» **ARBEITSAUFTRAG 1**:
Welche Orte werden im Text über die Freie Schule Eifel im Satz „Die Pänz kommen aus …“ aufgezählt? Nenne alle.

» **UNTERSUCHTER TEXT**:
• • •

Heimbach: „4.000 Stunden stehen auf meiner ganz persönlichen Projekt-Uhr, das muss man aushalten können.“ Drei Jahre hat Verena Bauer, Initiatorin der Freien Schule Eifel (kurz: FSE), für die Realisierung der alternativen Schulform gekämpft. Hat Überzeugungsarbeit geleistet… Behördengänge bewältigt… Dutzende von Formularen und Förderanträgen ausgefüllt… und letztendlich das Elternteam für Renovierungsarbeiten im ehemaligen Wasser-Info-Zentrum Eifel zusammengeschweißt. „Jetzt seh‘ ich, wofür sich die ganze Plackerei gelohnt hat“, meint sie mit strahlenden Augen und blinzelt über ihren Mundschutz hinweg, während sie mich durch die „Klassen“-Räume führt.
Vier von fünf Anträgen waren bereits zum Ende der Sommerferien genehmigt, doch der fünfte, alles entscheidende Bescheid fehlte noch zu Schulbeginn. Deshalb besuchten die an der FSE angemeldeten Pänz zwei Tage lang die Regelschule. „Einem Kind gefiel es dort so gut, dass es nicht mehr wechseln wollte“, bedauert Verena Bauer.
Von ehemals über 20 angemeldeten Schülern wuseln nun elf frisch eingeschulte Kinder durch die Räume, in denen früher einmal die Heimbacher Hauptschule ihren Sitz hatte. Die Pänz kommen aus Abenden, Kreuzau, Nideggen, Nörvenich, Rath, Schmidt, Simmerath und Stolberg. Nur ein I-Dötzchen stammt aus Heimbach. „Für das nächste Schuljahr haben wir schon 21 Voranmeldungen aus der Eifel. Viele Familien aus dem Zülpicher Raum sind interessiert. So lassen sich Fahrgemeinschaften bilden“, denn an einen kleinen FSE-Schulbus sei frühestens in zwei Jahren zu denken.

• • •

» **AUSGELESENE DATEN**:
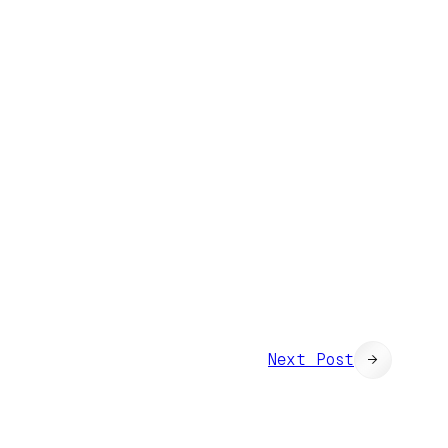
Next Post
→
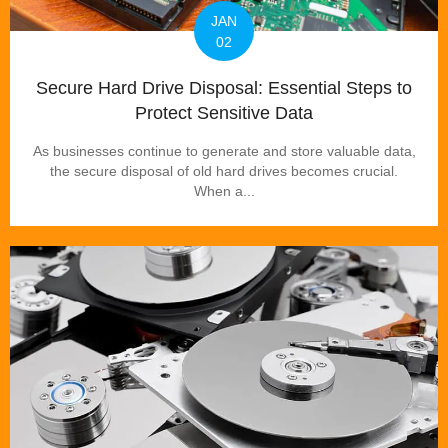
JAN
02
Secure Hard Drive Disposal: Essential Steps to
Protect Sensitive Data
As businesses continue to generate and store valuable data,
the secure disposal of old hard drives becomes crucial.
When a...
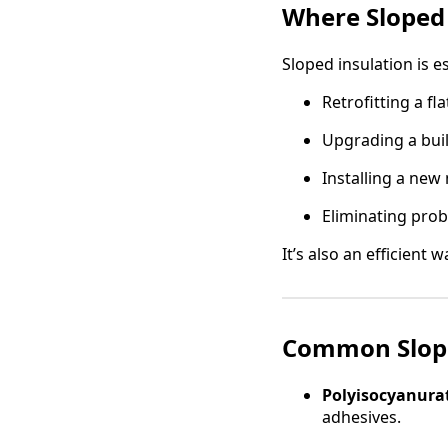
Where Sloped
Sloped insulation is e
Retrofitting a fl
Upgrading a bui
Installing a new
Eliminating prob
It’s also an efficient
Common Slope
Polyisocyanurat
adhesives.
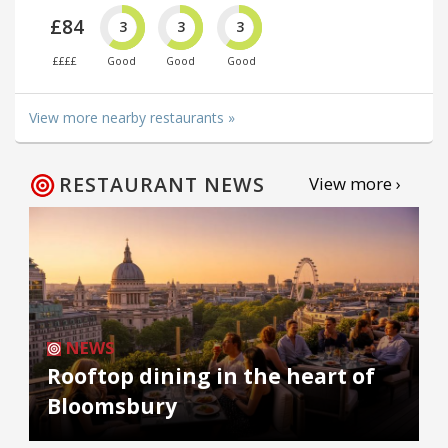
£84
3
3
3
££££
Good
Good
Good
View more nearby restaurants »
RESTAURANT NEWS
View more ›
NEWS
Rooftop dining in the heart of
Bloomsbury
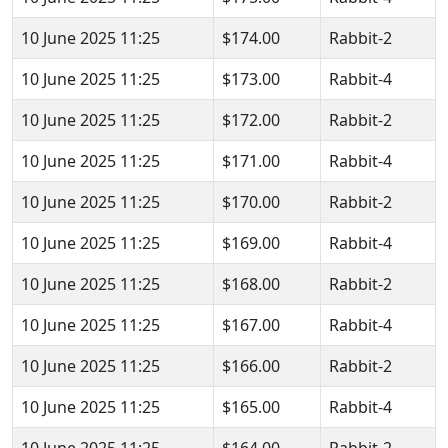
10 June 2025 11:25
$174.00
Rabbit-2
10 June 2025 11:25
$173.00
Rabbit-4
10 June 2025 11:25
$172.00
Rabbit-2
10 June 2025 11:25
$171.00
Rabbit-4
10 June 2025 11:25
$170.00
Rabbit-2
10 June 2025 11:25
$169.00
Rabbit-4
10 June 2025 11:25
$168.00
Rabbit-2
10 June 2025 11:25
$167.00
Rabbit-4
10 June 2025 11:25
$166.00
Rabbit-2
10 June 2025 11:25
$165.00
Rabbit-4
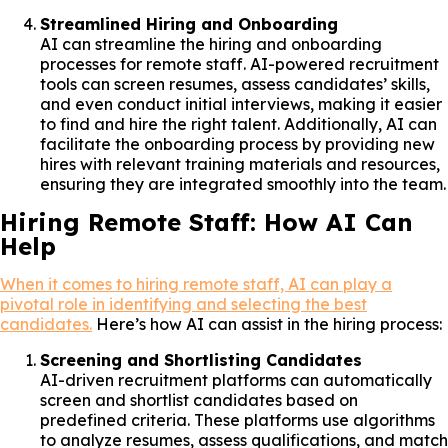
Streamlined Hiring and Onboarding
AI can streamline the hiring and onboarding
processes for remote staff. AI-powered recruitment
tools can screen resumes, assess candidates’ skills,
and even conduct initial interviews, making it easier
to find and hire the right talent. Additionally, AI can
facilitate the onboarding process by providing new
hires with relevant training materials and resources,
ensuring they are integrated smoothly into the team.
Hiring Remote Staff: How AI Can
Help
When it comes to hiring remote staff, AI can play a
pivotal role in identifying and selecting the best
candidates.
Here’s how AI can assist in the hiring process:
Screening and Shortlisting Candidates
AI-driven recruitment platforms can automatically
screen and shortlist candidates based on
predefined criteria. These platforms use algorithms
to analyze resumes, assess qualifications, and match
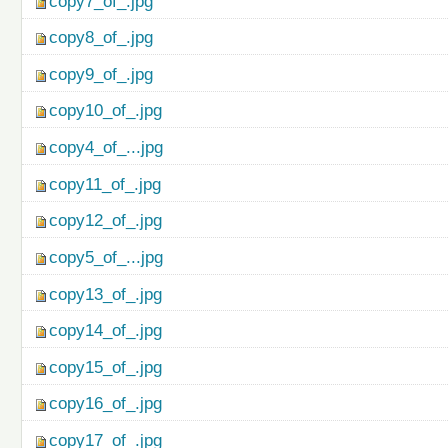
copy7_of_.jpg
copy8_of_.jpg
copy9_of_.jpg
copy10_of_.jpg
copy4_of_...jpg
copy11_of_.jpg
copy12_of_.jpg
copy5_of_...jpg
copy13_of_.jpg
copy14_of_.jpg
copy15_of_.jpg
copy16_of_.jpg
copy17_of_.jpg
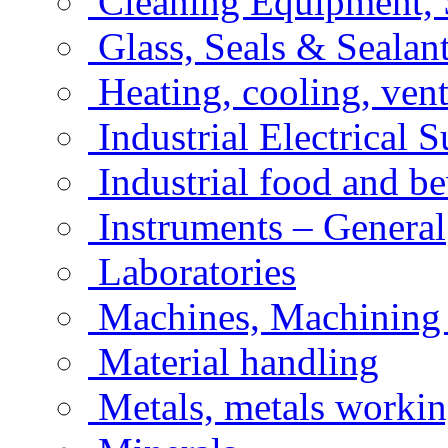
Cleaning Equipment, 
Glass, Seals & Sealan
Heating, cooling, vent
Industrial Electrical 
Industrial food and b
Instruments – General
Laboratories
Machines, Machining
Material handling
Metals, metals workin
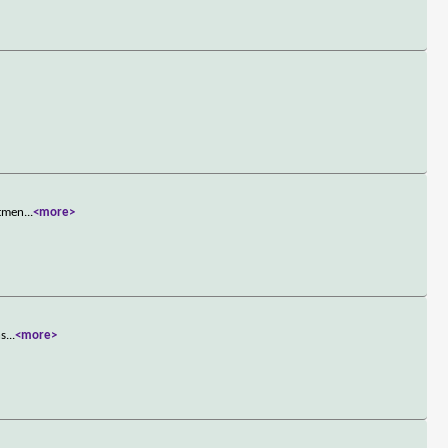
rtmen
...
<more>
ns
...
<more>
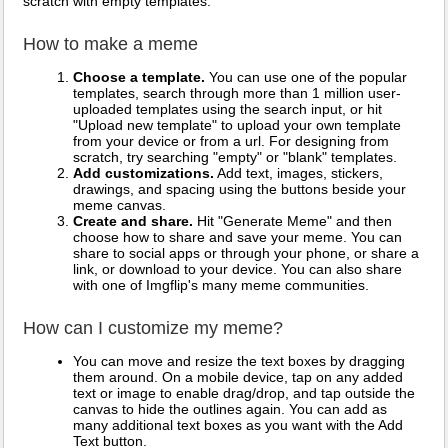
scratch with empty templates.
How to make a meme
Choose a template.
You can use one of the popular
templates, search through more than 1 million user-
uploaded templates using the search input, or hit
"Upload new template" to upload your own template
from your device or from a url. For designing from
scratch, try searching "empty" or "blank" templates.
Add customizations.
Add text, images, stickers,
drawings, and spacing using the buttons beside your
meme canvas.
Create and share.
Hit "Generate Meme" and then
choose how to share and save your meme. You can
share to social apps or through your phone, or share a
link, or download to your device. You can also share
with one of Imgflip's many meme communities.
How can I customize my meme?
You can move and resize the text boxes by dragging
them around. On a mobile device, tap on any added
text or image to enable drag/drop, and tap outside the
canvas to hide the outlines again. You can add as
many additional text boxes as you want with the Add
Text button.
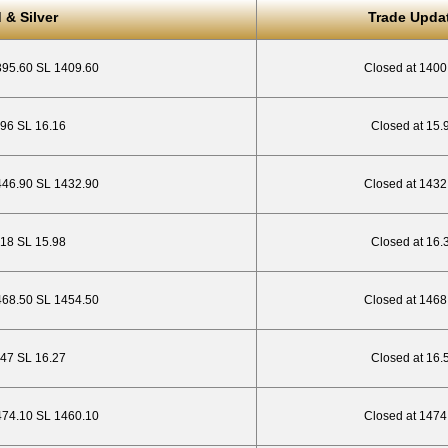
 & Silver
Trade Upda
395.60 SL 1409.60
Closed at 1400
4.96 SL 16.16
Closed at 15.
446.90 SL 1432.90
Closed at 1432
.18 SL 15.98
Closed at 16.
468.50 SL 1454.50
Closed at 1468
.47 SL 16.27
Closed at 16.
474.10 SL 1460.10
Closed at 1474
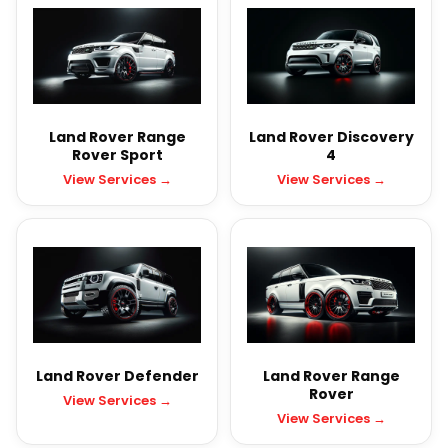
Land Rover Range
Land Rover Discovery
Rover Sport
4
View Services →
View Services →
Land Rover Defender
Land Rover Range
Rover
View Services →
View Services →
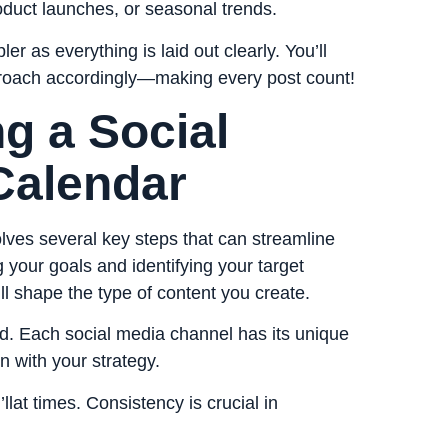
roduct launches, or seasonal trends.
 as everything is laid out clearly. You’ll
proach accordingly—making every post count!
ng a Social
Calendar
lves several key steps that can streamline
ng your goals and identifying your target
l shape the type of content you create.
nd. Each social media channel has its unique
n with your strategy.
lat times. Consistency is crucial in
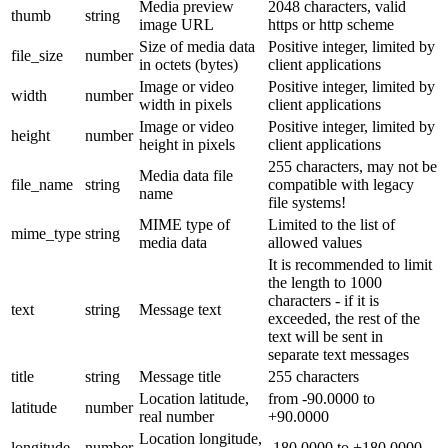
Media preview
2048 characters, valid
thumb
string
image URL
https or http scheme
Size of media data
Positive integer, limited by
file_size
number
in octets (bytes)
client applications
Image or video
Positive integer, limited by
width
number
width in pixels
client applications
Image or video
Positive integer, limited by
height
number
height in pixels
client applications
255 characters, may not be
Media data file
file_name
string
compatible with legacy
name
file systems!
MIME type of
Limited to the list of
mime_type
string
media data
allowed values
It is recommended to limit
the length to 1000
characters - if it is
text
string
Message text
exceeded, the rest of the
text will be sent in
separate text messages
title
string
Message title
255 characters
Location latitude,
from -90.0000 to
latitude
number
real number
+90.0000
Location longitude,
longitude
number
-180.0000 to +180.0000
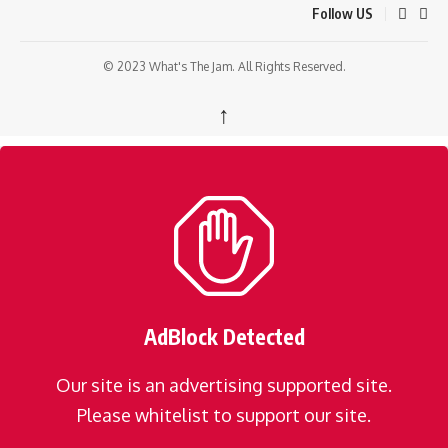
Follow US
© 2023 What's The Jam. All Rights Reserved.
↑
AdBlock Detected
Our site is an advertising supported site.
Please whitelist to support our site.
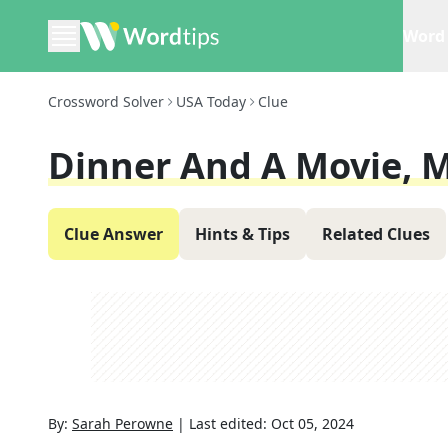
Word 
Crossword Solver
USA Today
Clue
Dinner And A Movie, 
Clue Answer
Hints & Tips
Related Clues
By:
Sarah Perowne
|
Last edited:
Oct 05, 2024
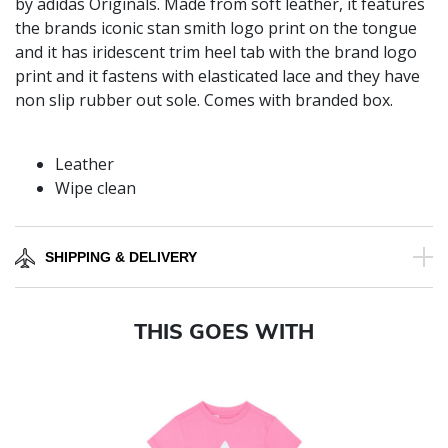
by adidas Originals. Made from soft leather, it features
the brands iconic stan smith logo print on the tongue
and it has iridescent trim heel tab with the brand logo
print and it fastens with elasticated lace and they have
non slip rubber out sole. Comes with branded box.
Leather
Wipe clean
SHIPPING & DELIVERY
THIS GOES WITH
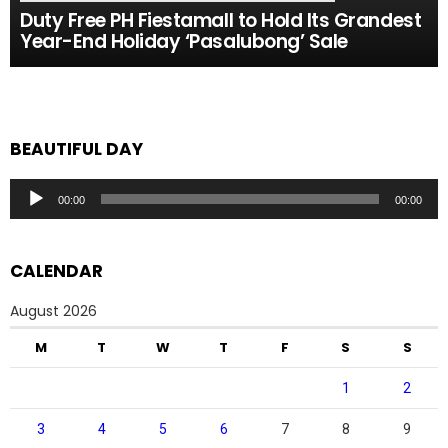
Duty Free PH Fiestamall to Hold Its Grandest
Year-End Holiday ‘Pasalubong’ Sale
BEAUTIFUL DAY
Audio
00:00
00:00
Player
CALENDAR
August 2026
M
T
W
T
F
S
S
1
2
3
4
5
6
7
8
9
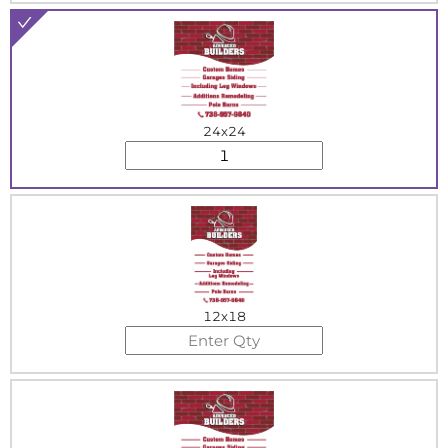
24x24
12x18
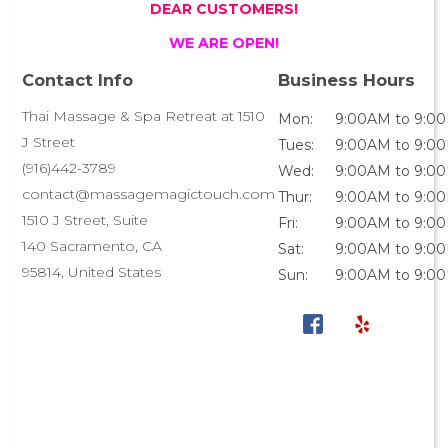
DEAR CUSTOMERS!
WE ARE OPEN!
Contact Info
Business Hours
Thai Massage & Spa Retreat at 1510
Mon:
9:00AM to 9:0
J Street
Tues:
9:00AM to 9:0
(916)442-3789
Wed:
9:00AM to 9:0
contact@massagemagictouch.com
Thur:
9:00AM to 9:0
1510 J Street, Suite
Fri:
9:00AM to 9:0
140 Sacramento, CA
Sat:
9:00AM to 9:0
95814, United States
Sun:
9:00AM to 9:0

• • •

» **ARBEITSAUFTRAG 2**:
Wie viele Zeilen der Datensätze enthalten die Zeichenfolge „logo“? Gib nur die Zahl an.

» **LÖSUNG 1**:
Abenden, Kreuzau, Nideggen, Nörvenich, Rath, Schmidt, Simmerath, Stolberg

» **LÖSUNG 2**:
2